··· Data extracts ···
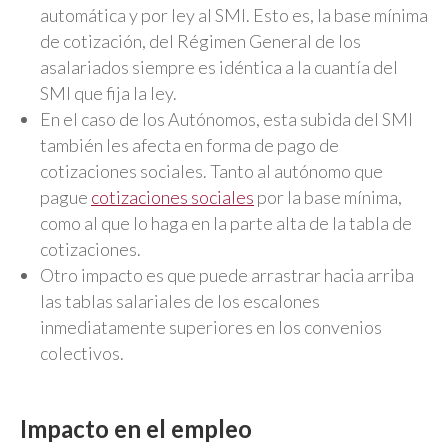
automática y por ley al SMI. Esto es, la base mínima
de cotización, del Régimen General de los
asalariados siempre es idéntica a la cuantía del
SMI que fija la ley.
En el caso de los Autónomos, esta subida del SMI
también les afecta en forma de pago de
cotizaciones sociales. Tanto al autónomo que
pague
cotizaciones sociales
por la base mínima,
como al que lo haga en la parte alta de la tabla de
cotizaciones.
Otro impacto es que puede arrastrar hacia arriba
las tablas salariales de los escalones
inmediatamente superiores en los convenios
colectivos.
Impacto en el empleo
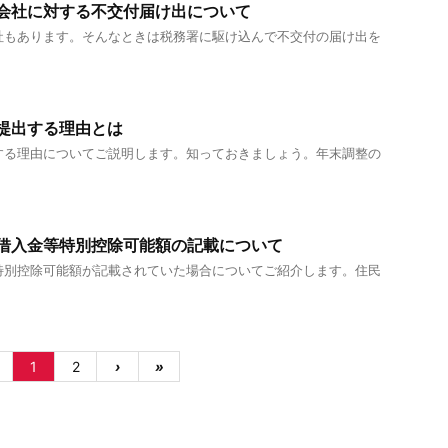
会社に対する不交付届け出について
社もあります。そんなときは税務署に駆け込んで不交付の届け出を
提出する理由とは
する理由についてご説明します。知っておきましょう。年末調整の
借入金等特別控除可能額の記載について
特別控除可能額が記載されていた場合についてご紹介します。住民
1
2
›
»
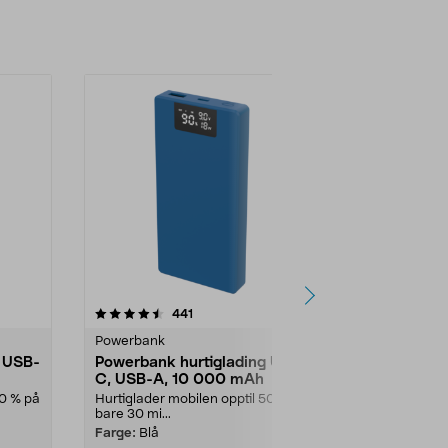
anmeldelser
441
Powerbank
g USB-
Powerbank hurtiglading USB-
C, USB-A, 10 000 mAh
50 % på
Hurtiglader mobilen opptil 50 % på
bare 30 mi...
Farge:
Blå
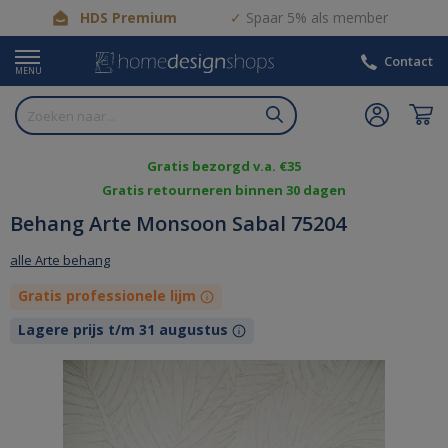
HDS Premium
Spaar 5% als member
Contact
MENU
Gratis bezorgd v.a. €35
Gratis retourneren binnen 30 dagen
Behang Arte Monsoon Sabal 75204
alle Arte behang
Gratis professionele lijm
Lagere prijs t/m 31 augustus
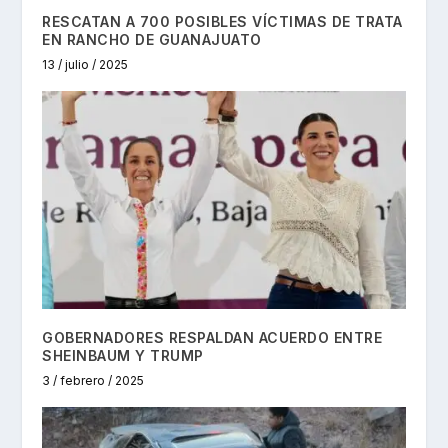
RESCATAN A 700 POSIBLES VÍCTIMAS DE TRATA
EN RANCHO DE GUANAJUATO
13 / julio / 2025
GOBERNADORES RESPALDAN ACUERDO ENTRE
SHEINBAUM Y TRUMP
3 / febrero / 2025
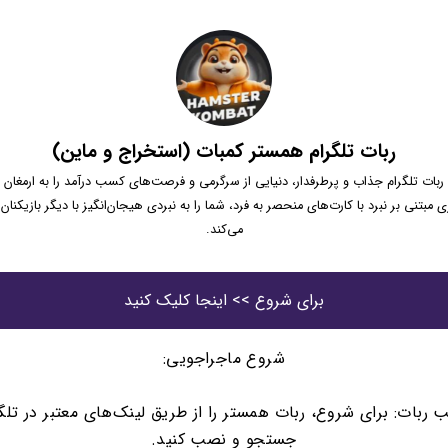
ربات تلگرام همستر کمبات (استخراج و ماین)
بات تلگرام جذاب و پرطرفدار، دنیایی از سرگرمی و فرصت‌های کسب درآمد را به ارمغان م
ی مبتنی بر نبرد با کارت‌های منحصر به فرد، شما را به نبردی هیجان‌انگیز با دیگر بازیکنا
می‌کند.
برای شروع >> اینجا کلیک کنید
شروع ماجراجویی:
 ربات: برای شروع، ربات همستر را از طریق لینک‌های معتبر در تلگر
جستجو و نصب کنید.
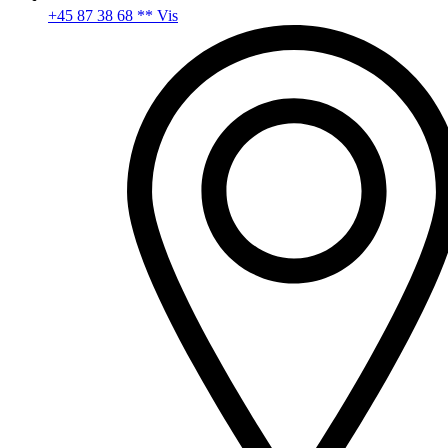
+45 87 38 68 ** Vis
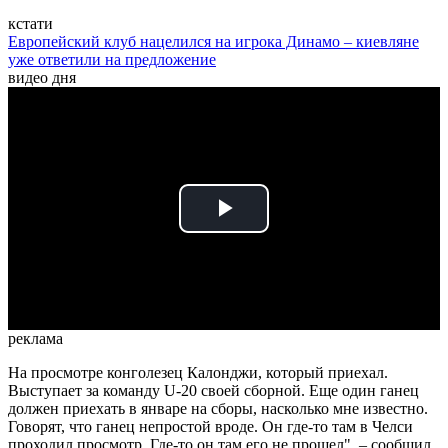
кстати
Европейский клуб нацелился на игрока Динамо – киевляне
уже ответили на предложение
видео дня
Play
Video
реклама
На просмотре конголезец Калонджи, который приехал.
Выступает за команду U-20 своей сборной. Еще один ганец
должен приехать в январе на сборы, насколько мне известно.
Говорят, что ганец непростой вроде. Он где-то там в Челси
проходил просмотр. Где-то он там его не прошел", – сообщил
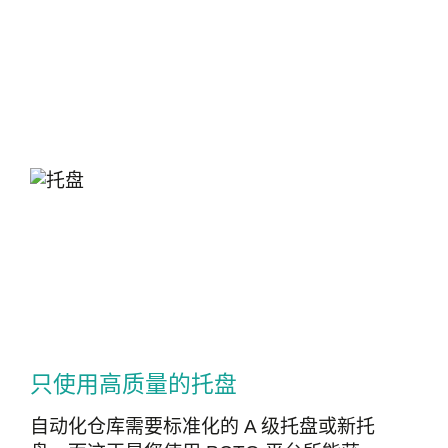
只使用高质量的托盘
自动化仓库需要标准化的 A 级托盘或新托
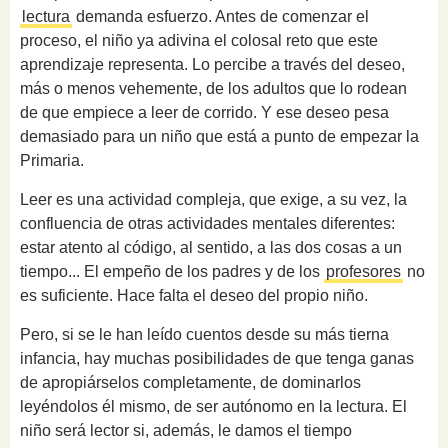
lectura
demanda esfuerzo. Antes de comenzar el
proceso, el niño ya adivina el colosal reto que este
aprendizaje representa. Lo percibe a través del deseo,
más o menos vehemente, de los adultos que lo rodean
de que empiece a leer de corrido. Y ese deseo pesa
demasiado para un niño que está a punto de empezar la
Primaria.
Leer es una actividad compleja, que exige, a su vez, la
confluencia de otras actividades mentales diferentes:
estar atento al código, al sentido, a las dos cosas a un
tiempo... El empeño de los padres y de los
profesores
no
es suficiente. Hace falta el deseo del propio niño.
Pero, si se le han leído cuentos desde su más tierna
infancia, hay muchas posibilidades de que tenga ganas
de apropiárselos completamente, de dominarlos
leyéndolos él mismo, de ser autónomo en la lectura. El
niño será lector si, además, le damos el tiempo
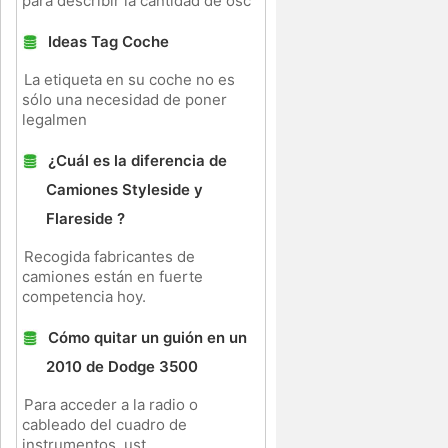
para describir la cantidad de osc
Ideas Tag Coche
La etiqueta en su coche no es
sólo una necesidad de poner
legalmen
¿Cuál es la diferencia de
Camiones Styleside y
Flareside ?
Recogida fabricantes de
camiones están en fuerte
competencia hoy.
Cómo quitar un guión en un
2010 de Dodge 3500
Para acceder a la radio o
cableado del cuadro de
instrumentos, ust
···
* _Exercise objective_: Set down every line of text in the records above word for word, in the same order, and omit the lines that mark the pictures.

* _Exercise response_:
automática y por ley al SMI. Esto es, la base mínima
de cotización, del Régimen General de los
asalariados siempre es idéntica a la cuantía del
SMI que fija la ley.
En el caso de los Autónomos, esta subida del SMI
también les afecta en forma de pago de
cotizaciones sociales. Tanto al autónomo que
pague
cotizaciones sociales
por la base mínima,
como al que lo haga en la parte alta de la tabla de
cotizaciones.
Otro impacto es que puede arrastrar hacia arriba
las tablas salariales de los escalones
inmediatamente superiores en los convenios
colectivos.
Impacto en el empleo
会社に対する不交付届け出について
社もあります。そんなときは税務署に駆け込んで不交付の届け出を
提出する理由とは
する理由についてご説明します。知っておきましょう。年末調整の
借入金等特別控除可能額の記載について
特別控除可能額が記載されていた場合についてご紹介します。住民
1
2
›
»
anmeldelser
441
Powerbank
g USB-
Powerbank hurtiglading USB-
C, USB-A, 10 000 mAh
50 % på
Hurtiglader mobilen opptil 50 % på
bare 30 mi...
Farge:
Blå
HDS Premium
Spaar 5% als member
Contact
MENU
Gratis bezorgd v.a. €35
Gratis retourneren binnen 30 dagen
Behang Arte Monsoon Sabal 75204
alle Arte behang
Gratis professionele lijm
Lagere prijs t/m 31 augustus
RESCATAN A 700 POSIBLES VÍCTIMAS DE TRATA
EN RANCHO DE GUANAJUATO
13 / julio / 2025
GOBERNADORES RESPALDAN ACUERDO ENTRE
SHEINBAUM Y TRUMP
3 / febrero / 2025
ربات تلگرام همستر کمبات (استخراج و ماین)
بات تلگرام جذاب و پرطرفدار، دنیایی از سرگرمی و فرصت‌های کسب درآمد را به ارمغان م
ی مبتنی بر نبرد با کارت‌های منحصر به فرد، شما را به نبردی هیجان‌انگیز با دیگر بازیکنا
می‌کند.
برای شروع >> اینجا کلیک کنید
شروع ماجراجویی:
 ربات: برای شروع، ربات همستر را از طریق لینک‌های معتبر در تلگر
جستجو و نصب کنید.
+45 87 38 68 ** Vis
кстати
Европейский клуб нацелился на игрока Динамо – киевляне
уже ответили на предложение
видео дня
Play
Video
реклама
На просмотре конголезец Калонджи, который приехал.
Выступает за команду U-20 своей сборной. Еще один ганец
должен приехать в январе на сборы, насколько мне известно.
Говорят, что ганец непростой вроде. Он где-то там в Челси
проходил просмотр. Где-то он там его не прошел", – сообщил
只使用高质量的托盘
自动化仓库需要标准化的 A 级托盘或新托
lectura
demanda esfuerzo. Antes de comenzar el
proceso, el niño ya adivina el colosal reto que este
aprendizaje representa. Lo percibe a través del deseo,
más o menos vehemente, de los adultos que lo rodean
de que empiece a leer de corrido. Y ese deseo pesa
demasiado para un niño que está a punto de empezar la
Primaria.
Leer es una actividad compleja, que exige, a su vez, la
confluencia de otras actividades mentales diferentes:
estar atento al código, al sentido, a las dos cosas a un
tiempo... El empeño de los padres y de los
profesores
no
es suficiente. Hace falta el deseo del propio niño.
Pero, si se le han leído cuentos desde su más tierna
infancia, hay muchas posibilidades de que tenga ganas
de apropiárselos completamente, de dominarlos
leyéndolos él mismo, de ser autónomo en la lectura. El
niño será lector si, además, le damos el tiempo
para describir la cantidad de osc
Ideas Tag Coche
La etiqueta en su coche no es
sólo una necesidad de poner
legalmen
¿Cuál es la diferencia de
Camiones Styleside y
Flareside ?
Recogida fabricantes de
camiones están en fuerte
competencia hoy.
Cómo quitar un guión en un
2010 de Dodge 3500
Para acceder a la radio o
cableado del cuadro de
instrumentos, ust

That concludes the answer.